Republicans themselves are keen to promote the notion that only the wealthiest Americans, who can pay cash on the barrel head, should be entitled to health care. Ryan henchman Rob Woodall (R-GA) taunted a constituent who asked about Medicare with, "You want the government to take care of you? ...When do I decide to take care of me?"

Ryan is an Ayn Rand acolyte who, like Rand, believes that a person's own happiness is the only purpose of life, that selfishness is a virtue, and altruism is to be condemned. One look at Ryan's, and Woodall's and shirtless photo stalker Chris Lee's smug, coiffed, tinted, frat-boy looks, and one can immediately imagine how Rand's insipid ramblings might enthrall them.

Of course the likes of Ryan and Woodall and Lee, ever vigilant for any opportunity to toady up to their wealthy patrons, would come up with a plan that would not only leave the vast majority of Americans unable to obtain critical medical care, but would force Americans to empty their bank accounts and sell their assets in a desperate bid to cover deductibles and uncovered expenses before succumbing - impoverished, miserable and in horrible agony - to anguish and death as their loved ones looked on helplessly.

One can almost hear Ryan feverishly pitching his scheme to his industry masters: "Not only that, those losers'll have to sell everything they have first! Then, we'll get it all! We'll get it all!" (Cue maniacal evil villain laughter).
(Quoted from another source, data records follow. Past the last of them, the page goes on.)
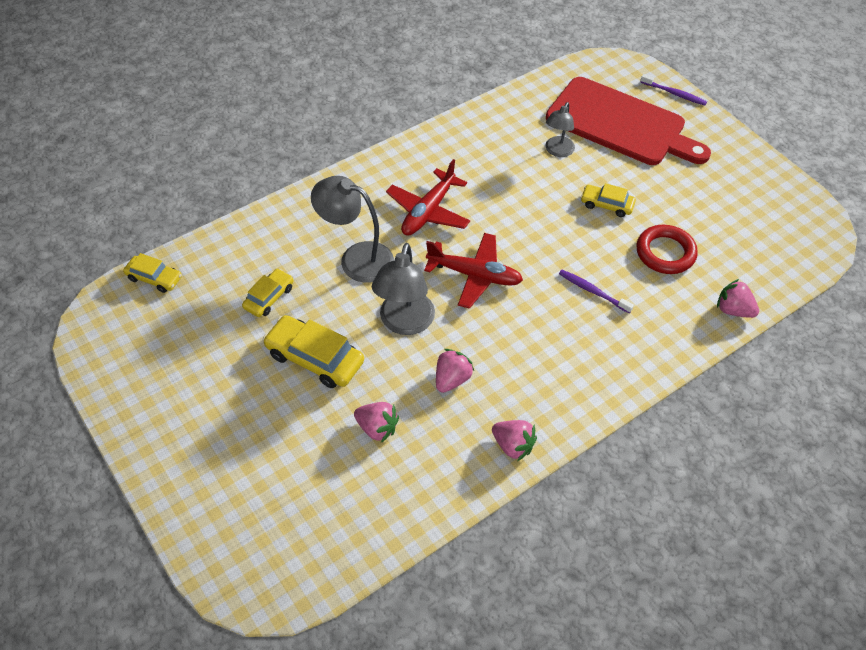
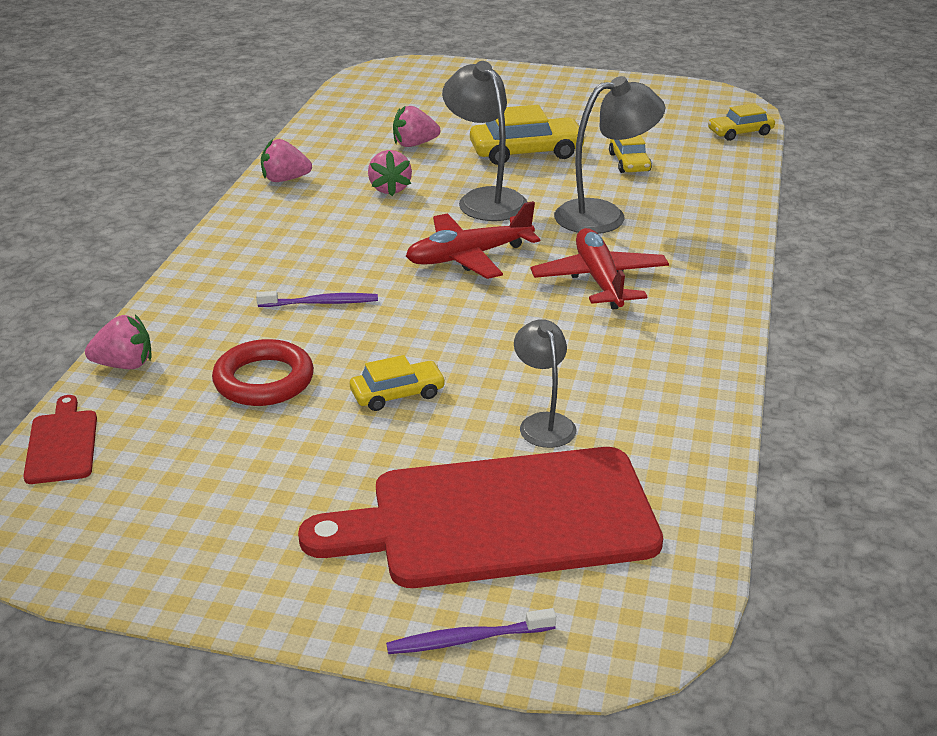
camera: 140 degrees right, 20 degrees down
(789, 272) = (62, 444): none -> red cutting board

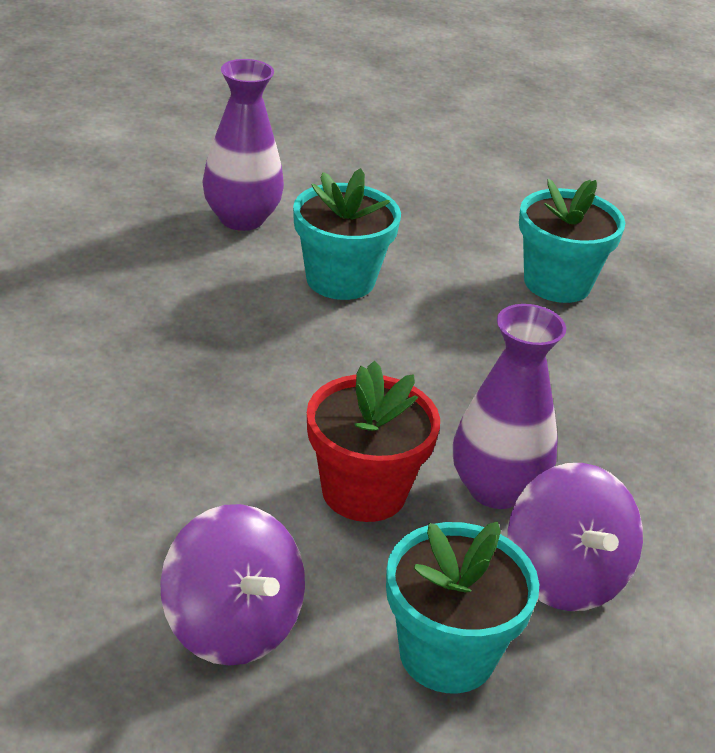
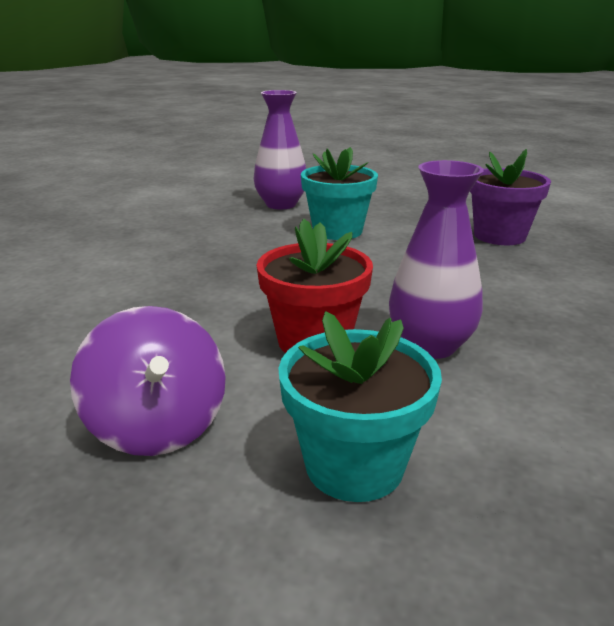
camera: 15 degrees right, 10 degrees down
(557, 283) = (499, 236): turquoise flower pot -> purple flower pot
(564, 576) = (486, 410): purple spinning top -> none

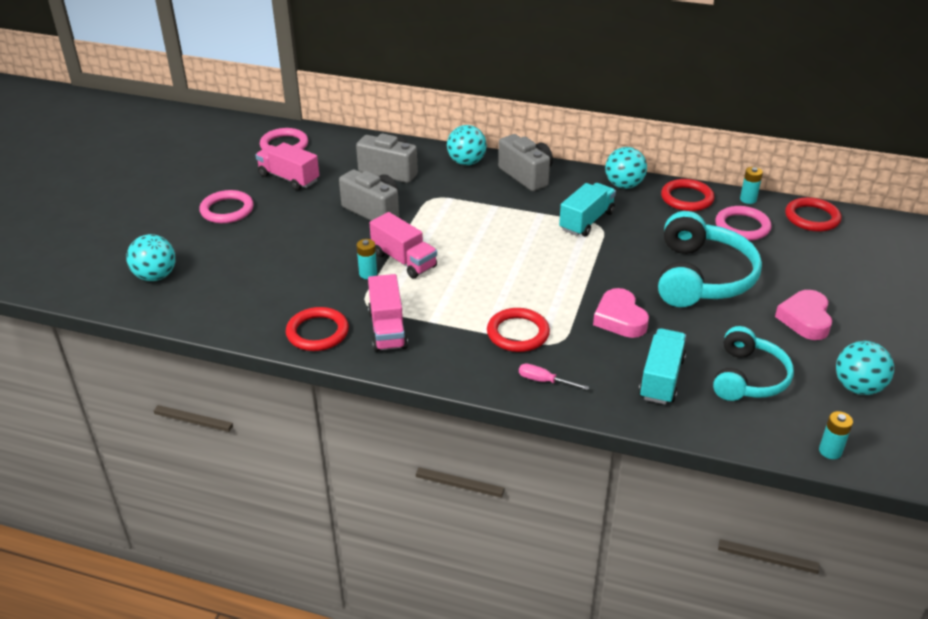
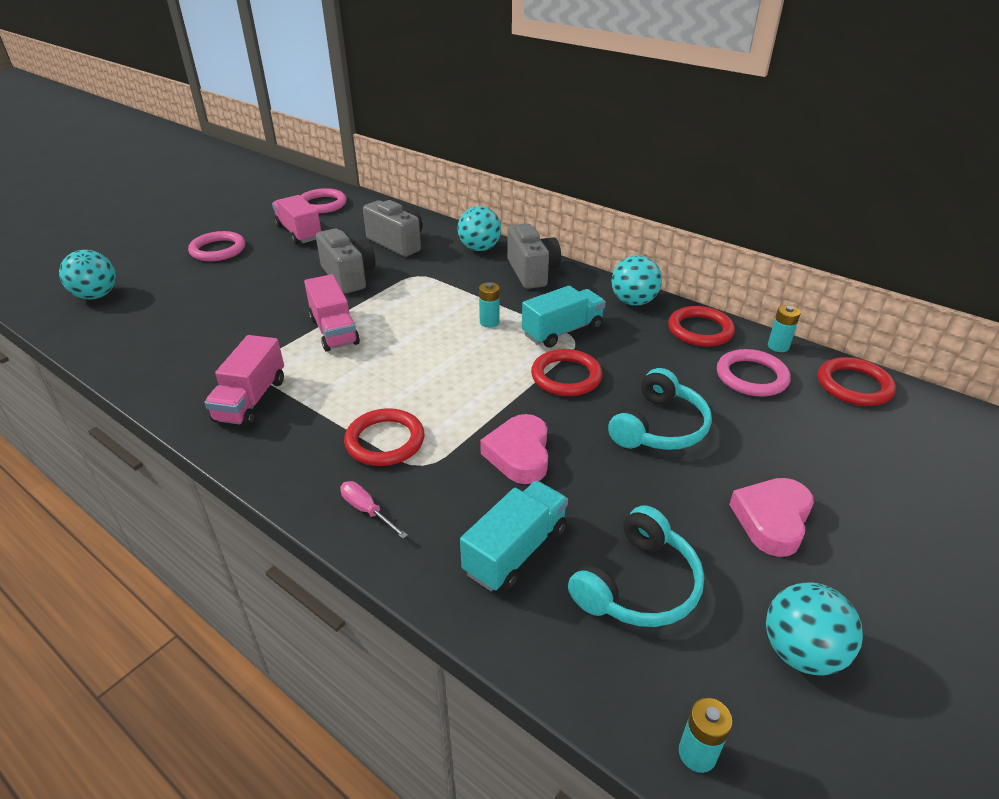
camera: 20 degrees right, 0 degrees up
(317, 332) = (180, 386): red ring -> red ring (566, 376)
(368, 274) = (286, 336): turquoise battery -> turquoise battery (489, 322)
(701, 277) = (659, 427): turquoise headphones -> turquoise headphones, size x0.66

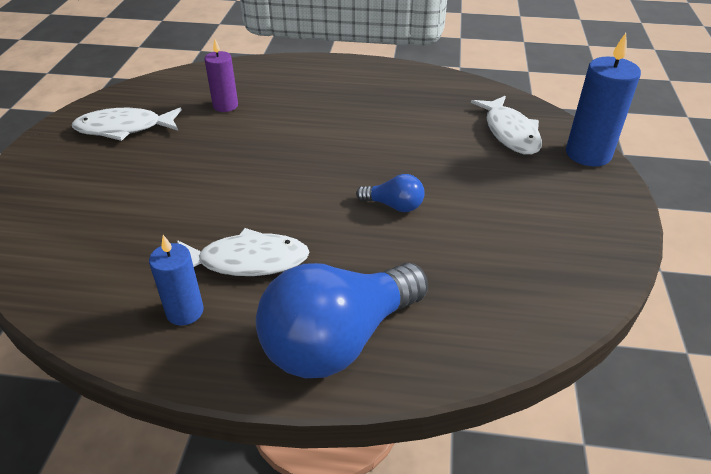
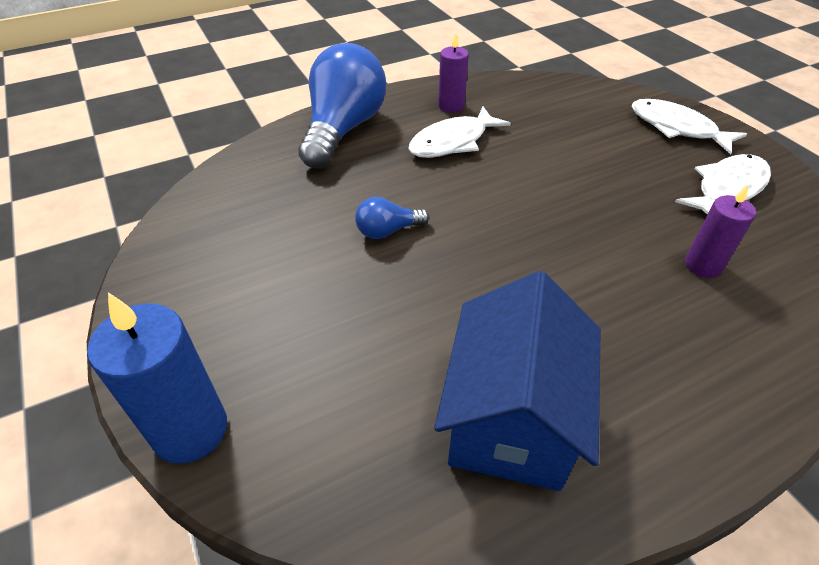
camera: 145 degrees right, 5 degrees up
(185, 311) = (451, 106): blue candle -> purple candle
(415, 99) = (511, 419): none -> blue house
(510, 132) = (324, 417): white fish -> white fish (677, 128)

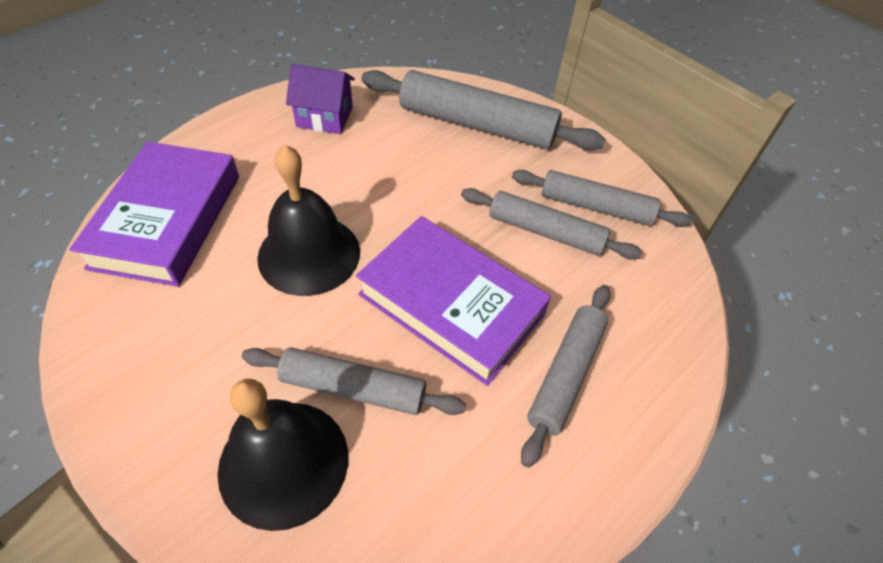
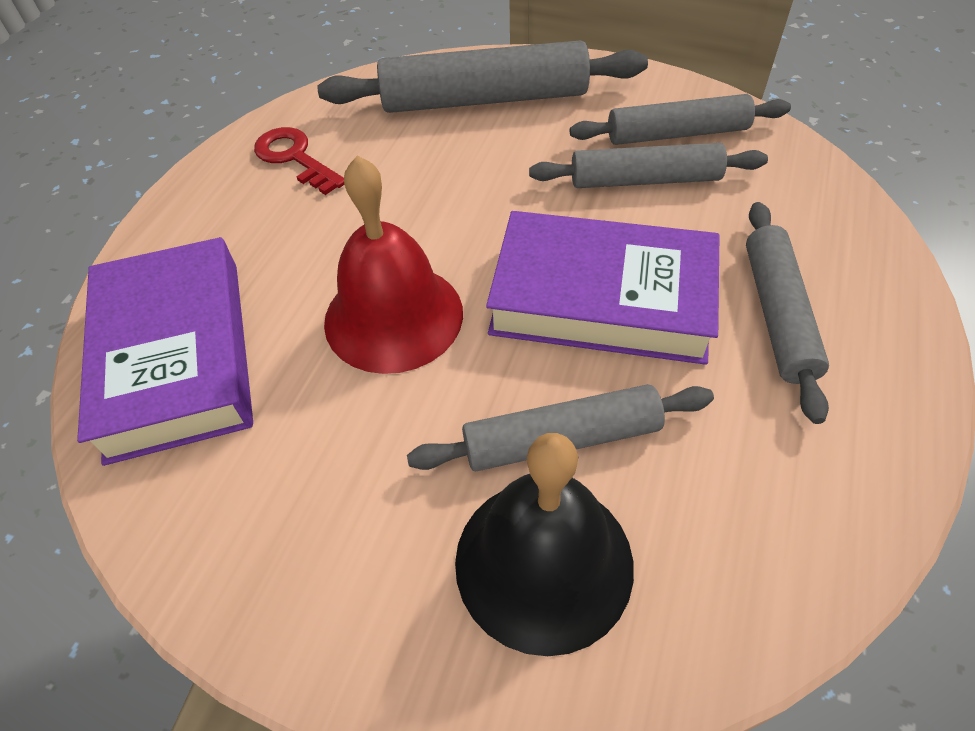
camera: 20 degrees left, 0 degrees up
(309, 254) = (393, 316): black bell -> red bell
(325, 117) = (295, 158): purple house -> red key

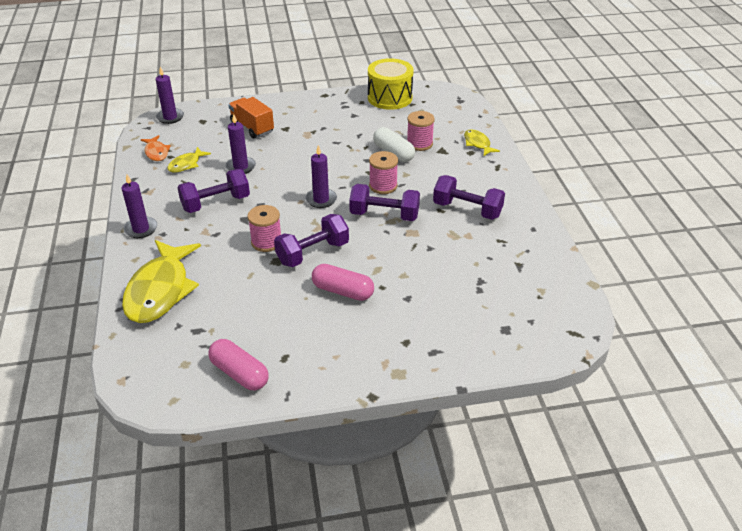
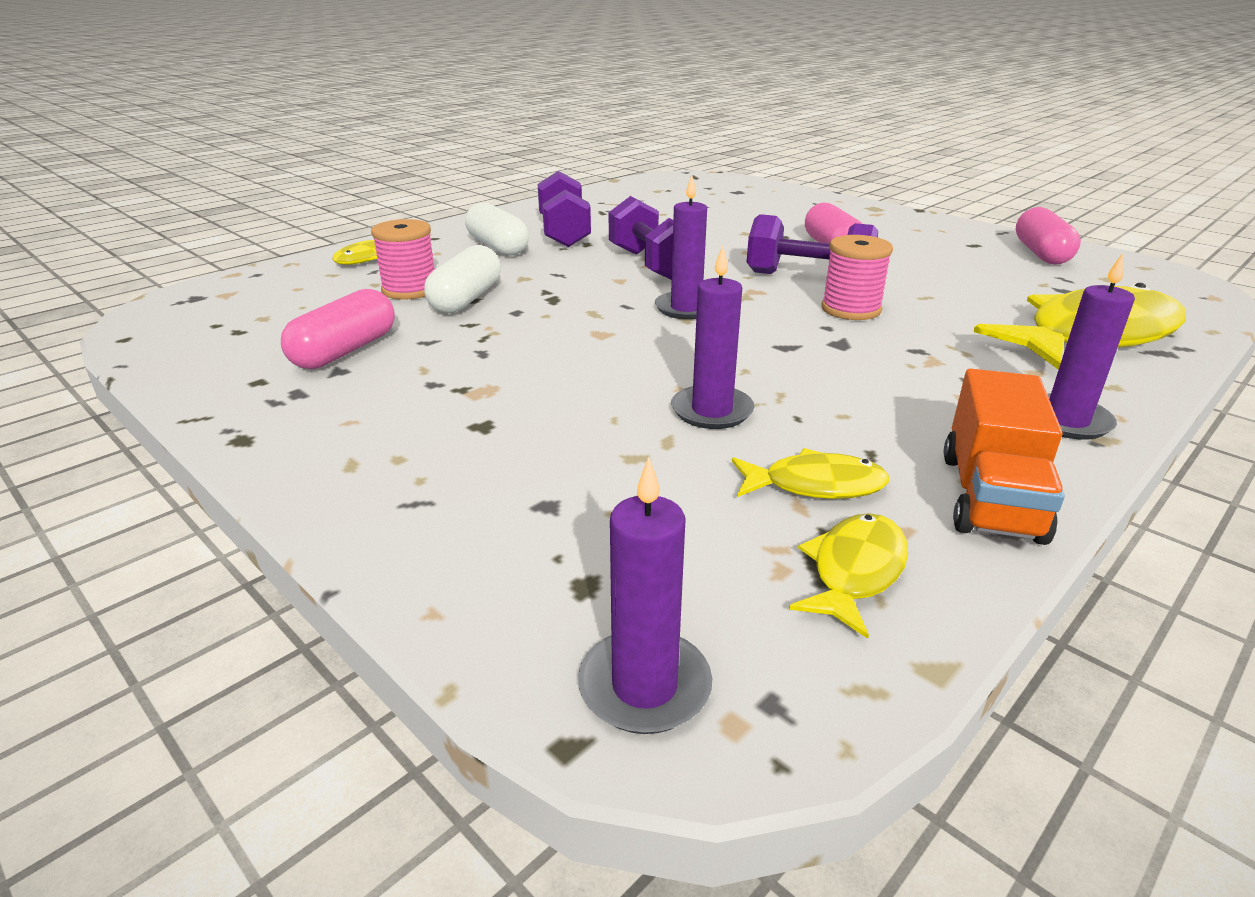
camera: 125 degrees left, 10 degrees down
(156, 152) = (854, 571): orange fish -> yellow fish
(216, 203) = (857, 384): purple dumbbell -> none
(252, 127) = (527, 472): orange truck -> orange truck (990, 497)
(368, 119) = (345, 351): none -> pink capsule
(383, 186) = (579, 282): pink spool -> none
(390, 98) = (216, 357): yellow drum -> none
(461, 181) = (497, 247): none -> white capsule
Democrats' health care reforms pared, over time, $500 million from the George W. Bush Medicare Advantage boondoggle that handed a big chunk of the Medicare pie to the same insurance industry cronies Republicans now want to hand the whole Medicare pie to. Medicare Advantage imposed enormous costs on taxpayers, as it pumped mountains of cash directly to billionaire industry moguls for private jets, private yachts and private portfolio packages. But, as Democrats tried to rein in those excesses, Republicans, in true demagoguery, screamed, "Death Panels! Birth Certificate!"

The difference now is that the Republican plan really does condemn the vast majority of Americans to a future without critical medical care. Republicans don't need to set up Death Panels, because, in their system, you and everyone you know dies horribly, painfully and completely destitute, while Ryan and his rich cronies taunt you and torment you as they guzzle champagne and scarf down caviar bought with your money.